Eu…

Eu, que nada mais tenho pra te dar, pois que já te dei tudo. Meu peito cálido e cheio de sonhos, minha voz macia de promessas, e a minha audaciosa boca que ousou dizer assim de pronto, eu te amo.

Eu que já te dei tudo. A fúria do meu grito. O último espasmo da minha loucura. Eu que te dei toda a minha força e também a minha mais frágil resistência. Eu que te dei o meu nome, minha data de nascimento e o meu futuro. Meu nome escrito assim nesse papel tão simples e falho onde dizem saber tudo de mim. Mas não sabem. Não sabem.

Eu que te dei todas as cores que eu guardava no baú da vida, o meu melhor sorriso, o meu melhor sexo e uma inédita capacidade de entrega e resiliência.

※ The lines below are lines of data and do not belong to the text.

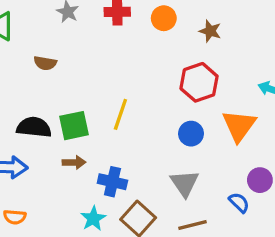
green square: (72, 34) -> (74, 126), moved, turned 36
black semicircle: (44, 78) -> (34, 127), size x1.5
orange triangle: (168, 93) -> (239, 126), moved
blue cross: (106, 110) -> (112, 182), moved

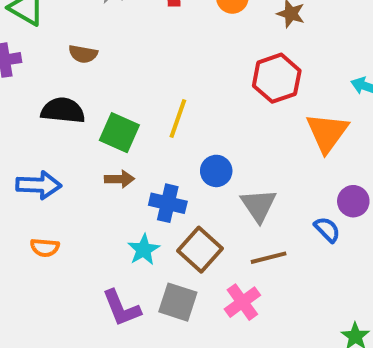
green square: (74, 126) -> (119, 133), turned 36
black semicircle: (34, 127) -> (63, 110), moved
blue circle: (191, 134) -> (216, 171), moved

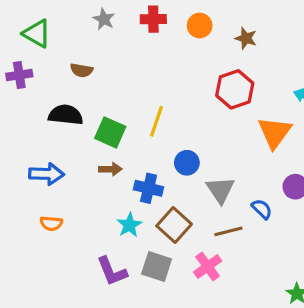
blue semicircle: (327, 229) -> (262, 209), moved

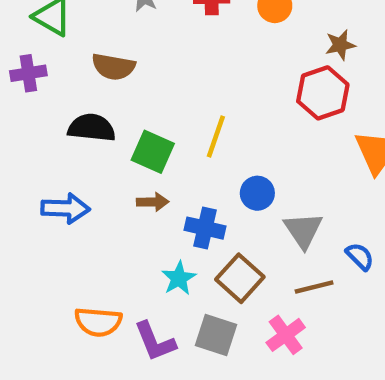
brown star: (246, 38) -> (340, 45), moved, turned -30
brown semicircle: (82, 70) -> (113, 67), size x1.4
orange semicircle: (51, 223) -> (98, 322), moved, size x1.5

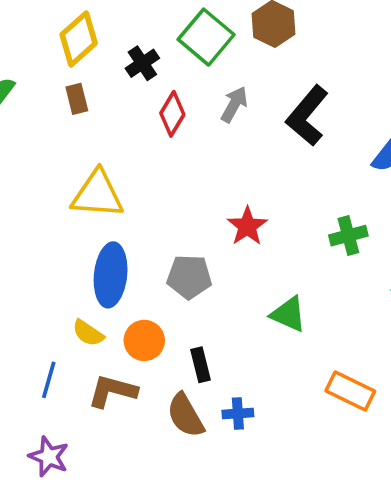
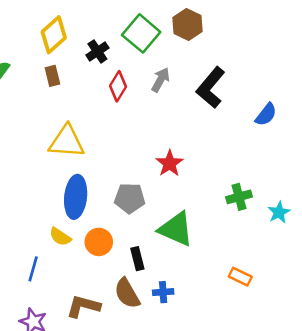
green cross: (348, 236) -> (239, 197), moved
green triangle: (288, 314) -> (176, 229), moved, size x1.4
brown L-shape: (112, 391) -> (83, 306), moved
orange rectangle: (350, 391) -> (240, 277), size x0.7

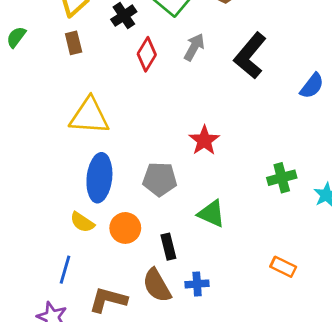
green triangle: (176, 229) -> (211, 214), size x0.7
blue line: (33, 269) -> (65, 270), moved

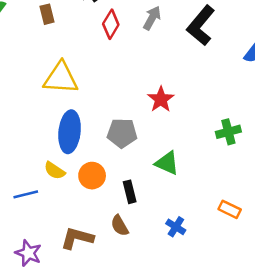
blue line: (65, 270) -> (26, 194), moved, turned 60
blue cross: (197, 284) -> (176, 227), moved, turned 36
brown semicircle: (157, 285) -> (120, 226), size x0.7

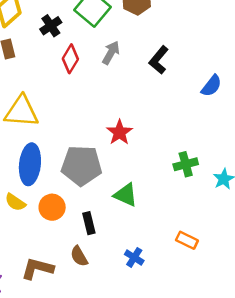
black L-shape: (201, 25) -> (159, 60), size x0.7
gray pentagon: (122, 133) -> (81, 165), size x1.4

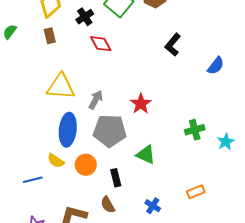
gray arrow: (111, 53) -> (96, 100), moved
red diamond: (70, 59) -> (101, 44), turned -60
orange rectangle: (187, 240) -> (196, 192), turned -48

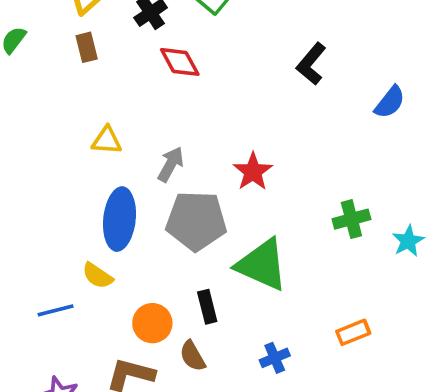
yellow triangle: (61, 87) -> (107, 141), size x0.6
green triangle: (146, 155) -> (262, 265), size x1.5
orange circle: (86, 165) -> (152, 323), moved
blue cross: (153, 206) -> (275, 358), turned 35

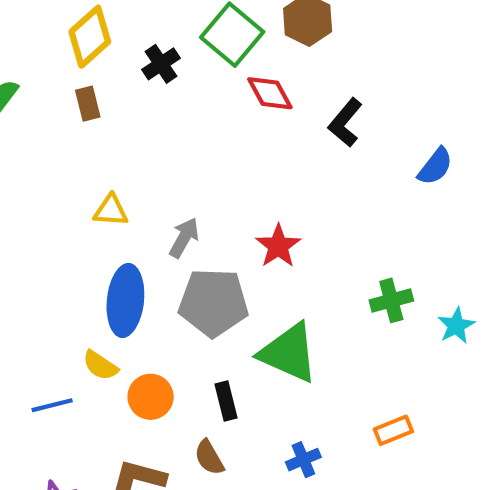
red diamond: (180, 62) -> (270, 93), moved
orange circle: (152, 323) -> (151, 397), moved

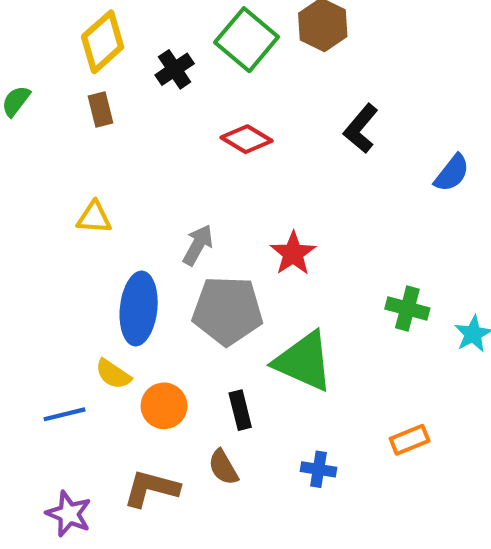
red diamond: (270, 93) -> (247, 139), moved, turned -30
yellow triangle: (111, 210) -> (94, 217), moved
green cross: (391, 300) -> (407, 308), turned 30
blue cross: (303, 460) -> (319, 469), turned 32

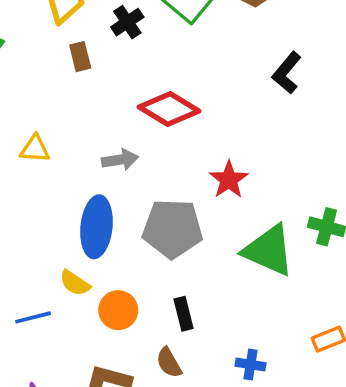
brown rectangle: (100, 110) -> (80, 57), moved
red diamond: (247, 139) -> (169, 109), moved, size x1.4
yellow triangle: (94, 217) -> (35, 149), moved
gray arrow: (198, 245) -> (120, 160), moved, turned 52
green triangle: (304, 361) -> (269, 250), moved

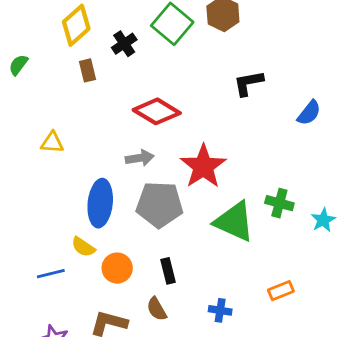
black L-shape: (287, 73) -> (248, 83), turned 40
gray arrow: (120, 160) -> (140, 158), moved
red star: (229, 180) -> (203, 166), size x1.5

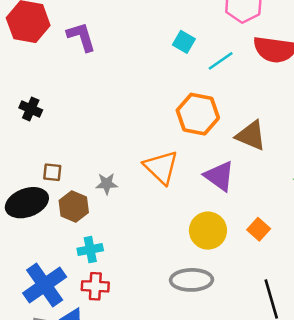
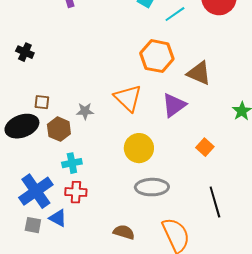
purple triangle: (219, 176) -> (174, 105), turned 48
yellow circle: (208, 231) -> (139, 148), moved

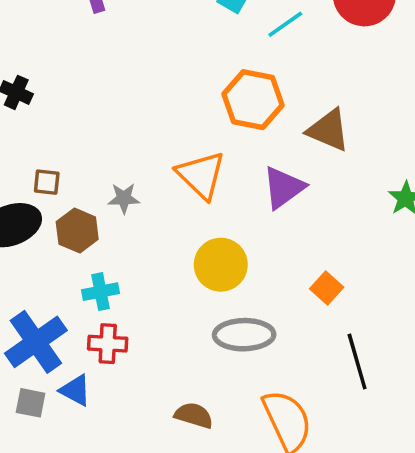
orange square: (205, 147) -> (327, 288), moved

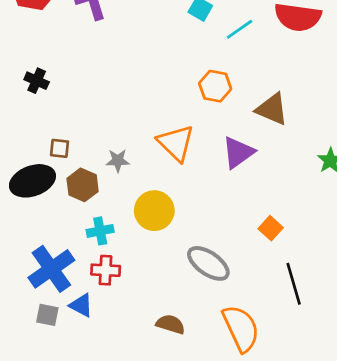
orange hexagon: (253, 100) -> (215, 86), size x0.7
yellow circle: (221, 265) -> (154, 211), moved
gray ellipse: (244, 335) -> (208, 263), turned 36

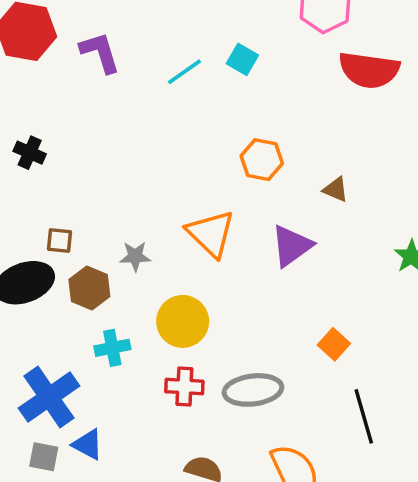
cyan line: (240, 29) -> (184, 72), moved
brown triangle: (272, 109) -> (336, 190), size x0.6
gray ellipse: (208, 263) -> (253, 390), turned -42
red cross: (106, 270) -> (184, 386), moved

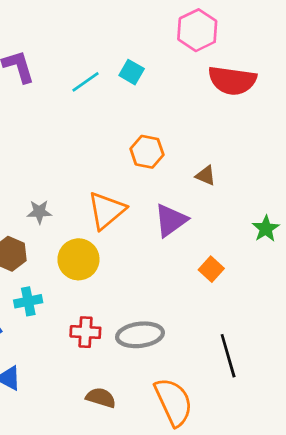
orange triangle: (211, 233) -> (106, 210), turned 36
gray star: (135, 256) -> (39, 212), moved
yellow circle: (183, 321) -> (78, 259), moved
orange square: (334, 344) -> (211, 269), moved

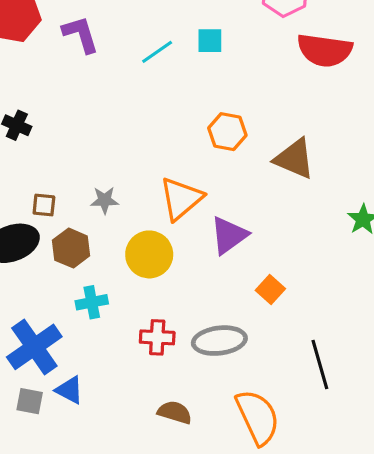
cyan square: (132, 72) -> (210, 41), turned -30
brown triangle: (206, 176) -> (294, 159), size x1.8
purple triangle: (171, 220) -> (229, 235), moved
orange square: (211, 269) -> (270, 290), moved

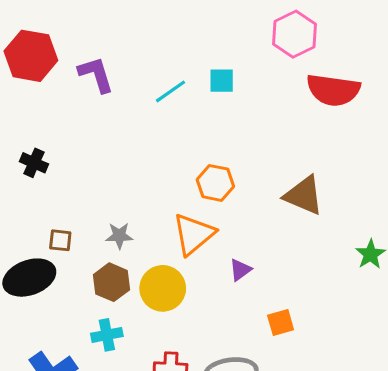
orange hexagon: (227, 132) -> (215, 183), moved
purple triangle: (229, 235) -> (240, 270), size x0.6
brown hexagon: (71, 248) -> (112, 282), moved
orange square: (270, 290) -> (281, 323), turned 32

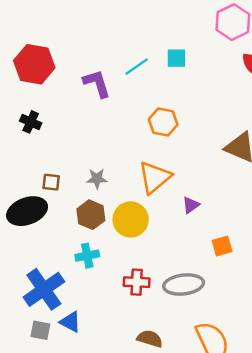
red hexagon: (31, 56) -> (34, 64), moved
purple L-shape: (96, 74) -> (97, 83), moved
orange hexagon: (215, 183) -> (163, 122), moved

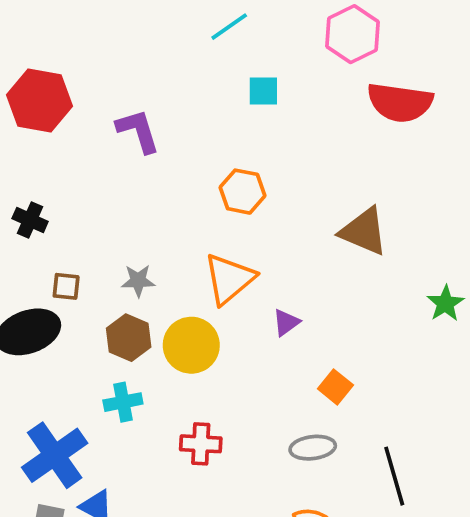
cyan line: (137, 67) -> (229, 27), moved
black cross: (31, 122) -> (30, 220), moved
orange square: (222, 246) -> (335, 387), turned -35
gray ellipse: (184, 285) -> (313, 448), moved, size x0.7

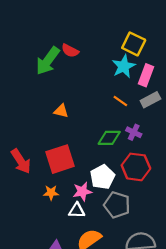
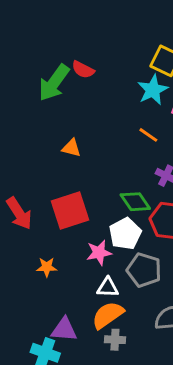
green diamond: (109, 138) -> (135, 202), moved, turned 55
orange star: (51, 193) -> (47, 267), moved
white triangle: (77, 210) -> (108, 287), moved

Eu que te dei o sussurro quente que sai dentre os meus dentes e o gritante desejo que mora entre as minhas pernas. Eu que te dei tudo sem reservas, agora me vejo nessa esquina escura do teu bairro, as mãos vazias nos bolsos fartos de bilhetes de amor e os dedos sem forças para pichar o teu muro.

Eu, nessa calçada áspera e dura, nesse vão frio que se fez quando escorreguei tão desavisadamente pra fora dos teus braços. Eu, tão trêmula e tão só. Tu, tão forte e tão ágil. Mas espero o julgamento. O dia do grande juízo final. Aquele que arrebatará todos os amores não vividos ou injustiçados e os colocarão, todos, uns de frente para o outro.

Eu e tu, no grande tribunal da vida. Ambos acorrentados por essa coisa chamada amor. Eu e meu peito vazio, as retinas vermelhas e as pernas tremendo de abandono. Tu de olhos enxutos e cínicos, intacto de mim. Íntegro e composto mesmo após a minha tempestade.

E as trombetas então anunciarão a grande sentença. O que farão de mim? Eu que te dei tudo? E o que farão de ti? Tu que não me deste nada?